We poured our hearts into that space, building it out from scratch, changing spaces often, accommodating different artists. We endured one of the coldest winters in a decade in a building with no heat or running water, with one of our residents building an igloo on the roof made of TVs streaming a CCTV feed from the Olympic site. Hackney Wick is a part of east London that was predominantly industrial for decades, and when that industry died, warehouses were left empty. The combination of quite strong squatters rights in the UK teamed with vast empty warehouses with excellent natural light led to artists and anarchists moving to the area, establishing a cultural legacy in a disinvested area.

Before the Overground line opened, Hackney Wick was hard to reach, and felt abandoned and a bit unnerving at night. But it was home to so many artists who were increasingly pushed out of the Old Street/Shoreditch area which had gentrified fairly rapidly. We threw ridiculous parties. I remember one New Year’s Eve riding a motorbike down a flight of stairs with my friend while both wearing Flamenco dresses. We wound up asleep in a roll of carpet; it was a wild and joyful time.

We knew our time was limited. The building had been occupied around the time the bid was accepted, and moving there in 2009 was consciously living on borrowed time. Murals that had been painted by local artists in the Wick were beginning to be whitewashed and replaced with Olympic sponsored public art, all without consultation. By May of 2011, we’d received multiple eviction notices from the Olympic Authority, and with a good deal of resistance (refusing to leave, chaining ourselves to the building, etc) we were evicted on May 29th.

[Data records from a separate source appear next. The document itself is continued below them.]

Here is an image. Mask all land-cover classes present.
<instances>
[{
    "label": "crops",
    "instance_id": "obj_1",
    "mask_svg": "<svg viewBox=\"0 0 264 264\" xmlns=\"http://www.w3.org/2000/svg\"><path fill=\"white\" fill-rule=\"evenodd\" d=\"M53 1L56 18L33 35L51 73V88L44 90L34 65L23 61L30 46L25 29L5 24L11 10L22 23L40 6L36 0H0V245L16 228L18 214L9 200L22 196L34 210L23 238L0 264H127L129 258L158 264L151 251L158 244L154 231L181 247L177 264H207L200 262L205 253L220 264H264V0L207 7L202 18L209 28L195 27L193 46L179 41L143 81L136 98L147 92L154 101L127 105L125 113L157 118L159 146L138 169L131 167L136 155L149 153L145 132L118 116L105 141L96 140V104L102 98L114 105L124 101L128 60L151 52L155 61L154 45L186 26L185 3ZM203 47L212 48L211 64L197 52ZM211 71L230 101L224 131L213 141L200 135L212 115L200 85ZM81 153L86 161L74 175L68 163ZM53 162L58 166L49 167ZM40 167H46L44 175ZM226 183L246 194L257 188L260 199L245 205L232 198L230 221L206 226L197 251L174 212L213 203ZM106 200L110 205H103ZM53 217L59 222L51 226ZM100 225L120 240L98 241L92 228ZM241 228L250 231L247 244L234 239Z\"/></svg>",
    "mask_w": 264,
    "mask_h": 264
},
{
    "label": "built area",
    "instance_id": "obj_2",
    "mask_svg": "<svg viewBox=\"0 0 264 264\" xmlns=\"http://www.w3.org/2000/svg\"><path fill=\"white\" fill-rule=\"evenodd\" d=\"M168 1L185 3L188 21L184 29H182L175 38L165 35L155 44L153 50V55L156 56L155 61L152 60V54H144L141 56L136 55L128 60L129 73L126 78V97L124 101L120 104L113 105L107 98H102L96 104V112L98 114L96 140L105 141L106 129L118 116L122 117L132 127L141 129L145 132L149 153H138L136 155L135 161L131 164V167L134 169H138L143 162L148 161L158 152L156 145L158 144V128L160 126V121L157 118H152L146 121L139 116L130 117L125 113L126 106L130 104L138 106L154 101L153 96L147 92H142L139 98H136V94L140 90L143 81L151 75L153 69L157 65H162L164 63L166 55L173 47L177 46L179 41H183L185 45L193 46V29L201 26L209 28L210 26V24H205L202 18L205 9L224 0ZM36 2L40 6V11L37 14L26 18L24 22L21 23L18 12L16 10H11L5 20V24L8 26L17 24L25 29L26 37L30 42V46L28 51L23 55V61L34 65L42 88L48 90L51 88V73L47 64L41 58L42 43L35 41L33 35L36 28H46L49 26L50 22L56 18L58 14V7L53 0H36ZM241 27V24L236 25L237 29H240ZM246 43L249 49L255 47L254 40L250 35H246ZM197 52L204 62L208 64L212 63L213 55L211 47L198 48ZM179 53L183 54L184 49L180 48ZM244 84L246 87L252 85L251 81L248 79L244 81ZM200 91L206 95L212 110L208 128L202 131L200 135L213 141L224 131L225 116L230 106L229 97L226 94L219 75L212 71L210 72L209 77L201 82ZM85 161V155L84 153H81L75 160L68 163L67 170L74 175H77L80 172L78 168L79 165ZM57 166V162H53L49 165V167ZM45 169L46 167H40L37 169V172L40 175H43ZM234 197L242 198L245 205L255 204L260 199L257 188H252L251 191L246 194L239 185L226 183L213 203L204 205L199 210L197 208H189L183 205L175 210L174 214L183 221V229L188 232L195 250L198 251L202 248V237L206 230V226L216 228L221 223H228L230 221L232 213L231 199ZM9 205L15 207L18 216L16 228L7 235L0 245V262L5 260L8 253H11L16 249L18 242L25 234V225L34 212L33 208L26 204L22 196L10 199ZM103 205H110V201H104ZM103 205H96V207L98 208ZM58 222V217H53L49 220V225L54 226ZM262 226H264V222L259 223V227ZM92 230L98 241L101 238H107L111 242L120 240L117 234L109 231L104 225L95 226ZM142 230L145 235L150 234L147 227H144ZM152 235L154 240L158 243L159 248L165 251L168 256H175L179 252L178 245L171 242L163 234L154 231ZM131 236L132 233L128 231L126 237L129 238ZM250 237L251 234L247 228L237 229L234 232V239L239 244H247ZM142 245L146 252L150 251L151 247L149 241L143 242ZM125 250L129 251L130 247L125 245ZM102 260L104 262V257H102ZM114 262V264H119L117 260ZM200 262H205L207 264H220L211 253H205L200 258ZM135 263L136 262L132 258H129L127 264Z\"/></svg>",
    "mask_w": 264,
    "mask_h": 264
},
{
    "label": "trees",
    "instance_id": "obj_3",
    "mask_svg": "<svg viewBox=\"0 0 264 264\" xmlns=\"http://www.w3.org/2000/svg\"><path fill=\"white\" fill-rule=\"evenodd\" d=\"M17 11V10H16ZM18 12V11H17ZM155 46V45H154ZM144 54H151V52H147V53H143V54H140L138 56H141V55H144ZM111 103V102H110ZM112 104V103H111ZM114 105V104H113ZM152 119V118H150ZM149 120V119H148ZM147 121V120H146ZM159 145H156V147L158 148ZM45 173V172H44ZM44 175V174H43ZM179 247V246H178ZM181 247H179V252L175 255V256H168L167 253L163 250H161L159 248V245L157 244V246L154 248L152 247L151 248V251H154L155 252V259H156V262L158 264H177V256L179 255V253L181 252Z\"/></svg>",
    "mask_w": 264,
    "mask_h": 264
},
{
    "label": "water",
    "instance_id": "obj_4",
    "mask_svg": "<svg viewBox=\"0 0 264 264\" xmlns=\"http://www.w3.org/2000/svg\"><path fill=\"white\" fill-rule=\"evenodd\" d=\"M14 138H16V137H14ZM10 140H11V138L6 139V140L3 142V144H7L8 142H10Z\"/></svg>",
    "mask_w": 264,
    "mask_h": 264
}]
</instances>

It was the end of an era. Many neighbors were forced out and more housing was zoned, which had a huge impact on the raves and event spaces that had thrived there. Most of us found that we couldn’t afford to live in that part of London, so we dispersed further across the ciy – to Seven Sisters, Tottenham, Bermondsey – never quite recreating the magic of our time in the Wick. A few years ago, one of our gallery founders returned to the warehouse to see what it was like these days, and discovered that it’s a co-working space. He sent us this bleak tour of the “offices” and we all lamented in a group chat how surreal it was to see our bedrooms turned into tech offices. The Olympic Park is now open to everyone, but it isn’t free to use the facilities.

In the ten years since I lived there, property prices have risen 64% on average, with a value change per property sold of roughly £178,240. It’s safe to say that the lasting legacy of the Olympics in east London has been advanced gentrification, and the displacement of a generation of artists who transformed an industrial wasteland into a cultural hub.